In der Schweiz ist Teleclub wie erwähnt (noch) nicht der alleinige Rechteinhaber, doch Programmchefin Claudia Lässer macht selbstbewusst Werbung in eigener Sache: «Unser Angebot ist hierzulande einmalig. Man kann bei uns jedes Champions-League-Spiel sehen, die anderen in der Konferenz. Dazu haben wir das beste Line-up im Studio der Schweiz.»

Blick ins Champions-League-Studio von Teleclub. (Bild: PD)

Blick ins Champions-League-Studio von Teleclub. (Bild: PD)

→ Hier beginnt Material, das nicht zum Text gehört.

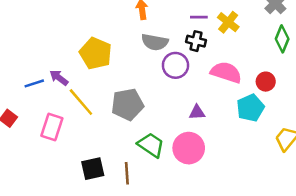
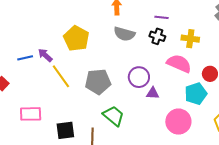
yellow cross: (228, 22) -> (190, 39), moved, turned -36
purple circle: (175, 65) -> (139, 77), moved
pink rectangle: (52, 127) -> (31, 114), moved, turned 65
pink circle: (189, 148) -> (178, 122), moved

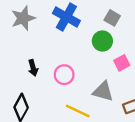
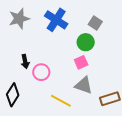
pink square: (122, 63) -> (81, 62), moved
pink circle: (64, 75) -> (41, 72), moved

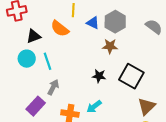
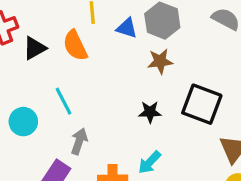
orange semicircle: (60, 29) -> (75, 45), turned 36
black triangle: (34, 36) -> (35, 48), moved
cyan circle: (27, 59) -> (23, 122), moved

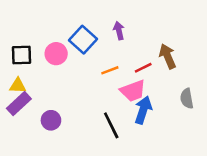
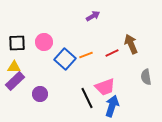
purple arrow: (119, 31) -> (93, 16), moved, turned 72
blue square: (83, 40) -> (65, 59), moved
pink trapezoid: (133, 91) -> (105, 87), moved
blue arrow: (143, 110) -> (112, 106), moved

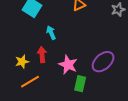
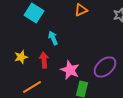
yellow star: (22, 62) -> (21, 57), moved

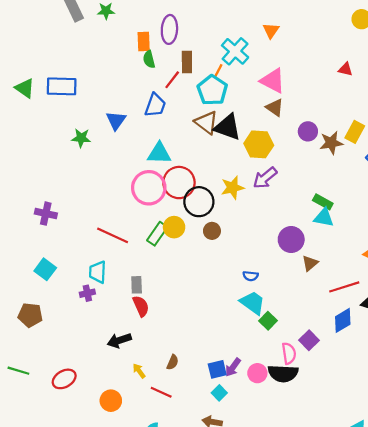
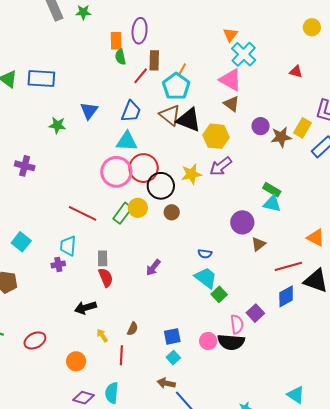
cyan cross: (235, 51) -> (244, 54), moved
blue trapezoid: (155, 105) -> (131, 111), moved
purple cross: (46, 214) -> (25, 166), moved
purple arrow: (233, 367) -> (153, 268), moved
red line: (161, 392) -> (121, 355), turned 66

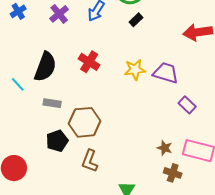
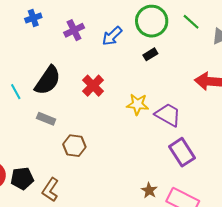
purple rectangle: (187, 105) -> (182, 152), size x1.5
brown hexagon: (85, 122) -> (74, 146), size x0.7
black pentagon: (57, 141) -> (22, 178), moved
brown L-shape: (90, 161) -> (50, 190), moved

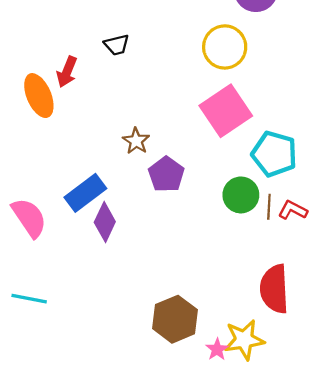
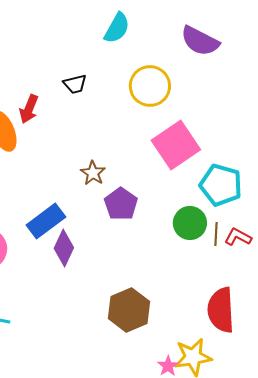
yellow circle: (225, 47) -> (150, 86), moved
brown hexagon: (175, 319) -> (129, 310), moved

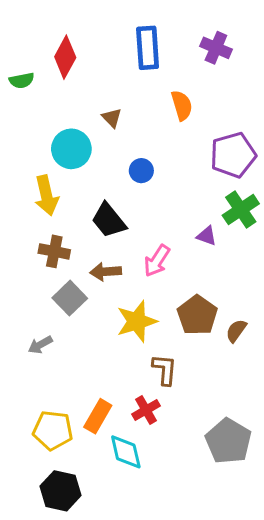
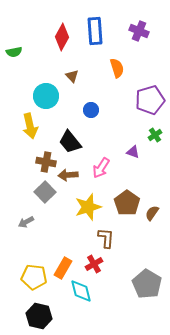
red diamond: (65, 57) -> (62, 37), moved
green cross: (241, 209) -> (155, 135), size x0.6
brown cross: (54, 251) -> (46, 162), moved

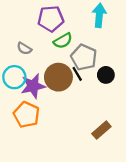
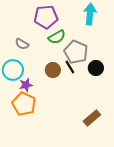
brown circle: (58, 77) -> (53, 70), size x0.6
purple star: (33, 86) -> (26, 85), moved, size x0.6

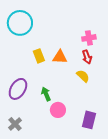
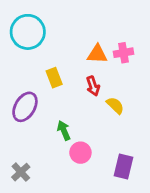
orange triangle: (60, 57) -> (97, 54), moved
red arrow: (87, 57) -> (93, 86), moved
purple ellipse: (18, 89) -> (25, 107), moved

Monatlich rund 30 Franken, Einzelspiel ab 5 Franken

Teleclub hat nicht nur in ein neues 300 Quadratmeter grosses Studio in Volketswil ZH investiert, sondern auch ins Personal. So wechselte der bisherige Jass- und Quiz-König des SRF, Roman Kilchsperger, als prominenter Moderator zum Teleclub. Als Experten sind Mladen Petric, Urs Meier, Gilbert Gress, Marcel Reif und Rolf Fringer an Bord. Der neue Anchorman Kilchsperger verspricht: «Wir orientieren uns an den grossen englischen und deutschen Formaten.» Bei Auftritten von YB «wollen wird das Ganze einschweizern».

Personal, Infrastruktur und erst recht die Rechte verursachen hohe Kosten, die finanziert werden sollten. Konsumenten, die über ein Swisscom- oder Sunrise-Abonnement verfügen, bezahlen für das monatliche Sportpaket 29.90 Franken zusätzlich zu den Grundkosten. Der Einzelkauf für ein Spiel beträgt zwischen 5 und 7.50 Franken. Wenn YB das zweite Gruppenspiel bei Juve austrägt und Teleclub exklusiv überträgt, kostet der Match 7.50 Franken.

Als Alternativen zum Bezahlen dieser Gebühren gibt es Sportbars oder Pubs mit Live-Fussball.